Беркутов выглянул в окно.
– Вот это габариты! Судя по ним и одежде, тоже занимает неплохое местечко в совете.
– Идет к главному проспекту. Отойдем от окна. – Кириллин позвал хозяина дома: – Авдей Гаврилович, подойти можете?
– Отчего нет? Что-то случилось?
– Мимо дома сейчас пойдет женщина. Посмотрите, не знаете ли ее.
Шановская прошла, старик отрицательно покачал головой:
– Не припомню. Но город большой.
– Как и сама дама. – Беркутов улыбнулся.
– Да, полновата. Судя по тому, что спокойно разгуливает по проспекту, проходит заставы красноармейцев, она сама какая-нибудь начальница либо чья-то жена. Она вышла от бабки Арины?
– Оттуда.
– К ней многие ходят. Вот комиссар, видно, и искал у ведуньи эту пышную женщину. Кстати, у Арины снимает комнаты офицер, переметнувшийся к красным, – проговорил старик.
– Что за офицер? – Кириллин и Беркутов переглянулись. – Сколько смотрим, а никого, кто постоянно заходил бы в тот дом, не видели.

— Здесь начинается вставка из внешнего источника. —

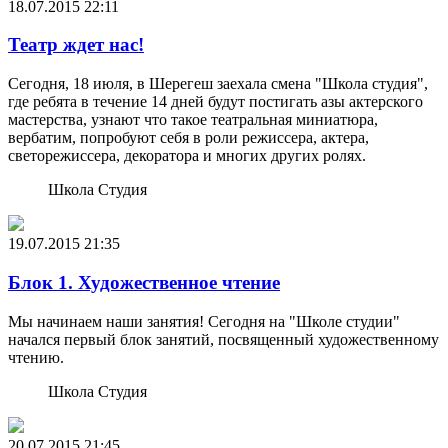
18.07.2015
22:11
Театр ждет нас!
Сегодня, 18 июля, в Шерегеш заехала смена "Школа студия",
где ребята в течение 14 дней будут постигать азы актерского
мастерства, узнают что такое театральная миниатюра,
вербатим, попробуют себя в роли режиссера, актера,
светорежиссера, декоратора и многих других ролях.
Школа Студия
19.07.2015
21:35
Блок 1. Художественное чтение
Мы начинаем наши занятия! Сегодня на "Школе студии"
начался первый блок занятий, посвященный художественному
чтению.
Школа Студия
20.07.2015
21:45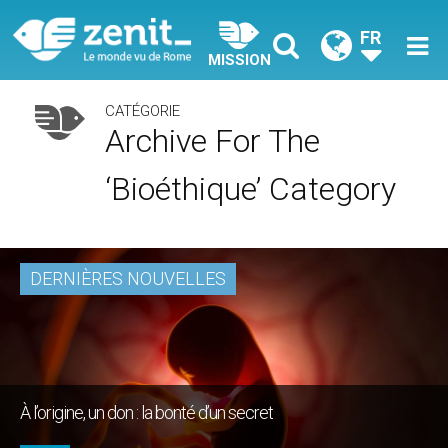
FR
MISSION
CATÉGORIE
Archive For The
‘Bioéthique’ Category
DERNIÈRES NOUVELLES
À l’origine, un don : la bonté d’un secret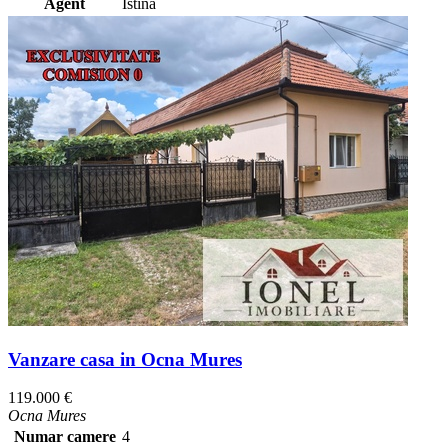
Agent
Istina
Vanzare casa in Ocna Mures
119.000 €
Ocna Mures
Numar camere
4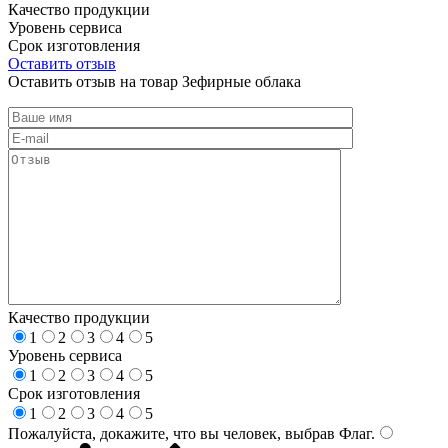
Качество продукции
Уровень сервиса
Срок изготовления
Оставить отзыв
Оставить отзыв на товар Зефирные облака
Качество продукции
1
2
3
4
5
Уровень сервиса
1
2
3
4
5
Срок изготовления
1
2
3
4
5
Пожалуйста, докажите, что вы человек, выбрав
Флаг
.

– А он, как и вы, наверное, чтобы миновать заставы, ходит по Верх-Вознесенской и переулкам.
– Скорей всего.
– Он нам нужен? – спросил Беркутов.
– Не знаю. Надо хотя бы узнать, кто он такой.
– Бывший штабс-капитан Белый, – сказал Горин. – Слышал я, что приехал он из Москвы, служит в военном комиссариате. У бабки Арины снимает комнату. Проживает один. Это все.
– Штабс-капитан у Голощекина. Странно, – проговорил Кириллин.
Беркутов похлопал его по плечу:
– Сейчас, Сережа, удивляться нечему. К сожалению и нашему позору, многие кадровые офицеры встали на сторону большевиков.
– Я бы их без суда и следствия к стенке ставил за измену.
– Быстрей они тебя поставят.
– А вот это еще посмотрим. – Кириллин отодвинул стул от окна. – Сколько пялимся на этот дом, и все без толку. Надоело. Чего на него смотреть? Подойти на рассвете, уничтожить охрану и атаковать!
– Там не меньше двух десятков красноармейцев. Большинство латыши, мадьяры. Внешнюю охрану снять можно, – рассуждал Беркутов. – Но в сам дом не прорваться.
Кириллин повысил голос:
– И что, вот так сидеть и ждать неизвестно чего?
– Не неизвестно чего, а подходящего момента. Решение принимает князь Покровский, уверен, он что-нибудь придумает.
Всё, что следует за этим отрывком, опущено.